Blood bank’s license cancelled for giving HIV+ blood

By IANS
Wednesday, April 28, 2010

HYDERABAD - The licence of a blood bank in Andhra Pradesh was cancelled Wednesday after it gave HIV positive blood to a police constable injured in a road accident.

Jagruti Blood Bank in Rajahmundry town in coastal Andhra would be derecognised, R.V. Chandravadan, project director of Andhra Pradesh AIDS Control Society, told reporters after a high-level meeting here.

Taking a serious note of the incident, the government also asked the health department to submit within 15 days a report on the functioning of all blood banks in the state.

The blood bank was Tuesday sealed and the owner was arrested after it was proved that the blood bought from there and injected to the injured constable was HIV positive.

The police constable contracted the deadly virus after the blood was injected to him at a private hospital. The constable met with a road accident April 25 and was shifted to Abhaya Hospital, where he slipped into coma.

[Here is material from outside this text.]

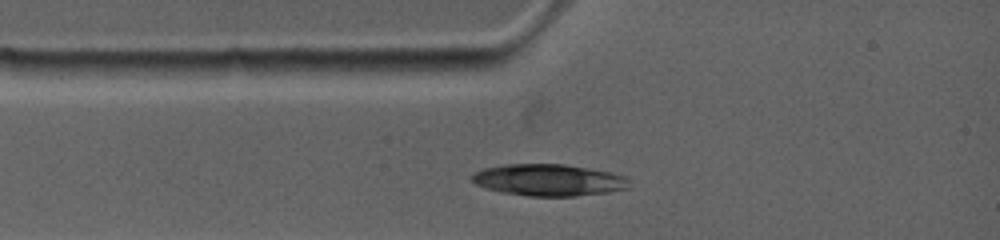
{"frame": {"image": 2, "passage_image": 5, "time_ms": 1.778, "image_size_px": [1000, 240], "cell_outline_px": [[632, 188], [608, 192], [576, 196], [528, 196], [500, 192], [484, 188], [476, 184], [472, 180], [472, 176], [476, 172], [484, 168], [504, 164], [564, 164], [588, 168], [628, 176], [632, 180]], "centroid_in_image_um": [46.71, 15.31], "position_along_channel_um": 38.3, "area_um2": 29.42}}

On the advise of doctors, relatives of the constable bought two sachets of blood from the blood bank. One of the sachets was injected into the policeman. As his condition worsened, he was shifted to Swatantra Institute of Medical Sciences. The doctors there tested the other blood sachet and to their shock found it infected with HIV.

Subsequent tests conducted on the constable confirmed that infected blood was given to him. Enraged over this, his relatives Tuesday ransacked the blood bank.

Police booked a case against the blood bank owner G. Nageswara Rao and arrested him.

A probe by local health officials revealed that the blood bank had collected the blood from a HIV positive patient April 18.

Following the incident, the health department is considering series of measures to ensure safety of blood by tightening the regulations.